An American correspondent who met Oswald in Moscow recalls that “he talked in terms of capitalists and exploiters, and said he was sure if he lived in the U.S. he wouldn’t get a job, that he’d be one of the exploited. But I didn’t perceive what the essential thing was—that this guy would be unhappy anywhere.” Maybe the Russians were more perceptive. At any rate, they turned down his application for citizenship, agreed only to let him stay on as a resident alien.
He was in the Soviet Union for almost three years, worked for a time at a factory in Minsk, married a blonde hospital employee named Marina Prusakova. But in January of 1962, Oswald wrote to Texas’ Republican Senator John Tower asking that the Senator help him and his Russian wife get out of Russia. Tower turned the request over to the State Department, which ruled that since Oswald had not succeeded in rejecting his U.S. citizenship he was worthy of a $435 loan to get home with his wife.
Back in Fort Worth, Oswald still headed down the dead-end street, allied himself with the Fair Play for Cuba Committee, a New York-headquartered pro-Castro outfit that holds a prominent place on the Communist front organization lists of both the State Department and the Department of Justice. In an erratic bit of derring-do, Oswald went to New Orleans last July. There he tried to infiltrate the Cuban Revolutionary Student Directorate, a militant crew of anti-Castro raiders, by offering his Marine experience to teach military tactics to members. Directorate leaders were leary of Oswald—and they were furious when, only a little later, they saw him passing out “Hands Off Cuba” pamphlets on a New Orleans street corner. Hot words and a scuffle followed. Oswald was fined $10 for disturbing the peace. Soon afterward he took his wife and two small children to Dallas, landed a job as a warehouse man in the same building from which President Kennedy and Governor Connally were shot.
As the overwhelming evidence piled up against Oswald, police decided to transfer him to a maximum security jail.
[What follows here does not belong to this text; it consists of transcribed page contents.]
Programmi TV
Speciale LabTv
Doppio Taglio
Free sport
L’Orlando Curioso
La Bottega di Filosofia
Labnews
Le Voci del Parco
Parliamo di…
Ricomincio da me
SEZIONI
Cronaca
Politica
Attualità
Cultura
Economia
At 11:20 a.m., Oswald was led into the basement garage of City Hall and toward a nearby armored car.
Just then another car drove up. A man got out and jumped over a three-foot-high rail. He broke through a cordon of Dallas cops—who were certainly not having one of their good weeks —and approached Oswald almost as though he were going to shake hands. He was Jack Ruby (born Rubinstein) a stocky, balding 50-year-old bachelor who owns a couple of Dallas strip joints, was known to cops as a publicity-seeking pest.
Now, Ruby was carrying a revolver. He fired just once, and Oswald, hit on the left side just beneath the heart, doubled over. In a chaotic scene, some cops grabbed Ruby, others carried Oswald to an ambulance. He was rushed to Parkland Hospital. For two hours, doctors labored to save his life. According to the medical announcement, he had suffered a “massive injury to the abdomen with major vessel injury.” Bleeding was finally controlled, but Oswald then suffered a “spontaneous stopping of the heart.” An incision was made, and the doctors began massaging Oswald’s heart with their hands—but the treatment did not work.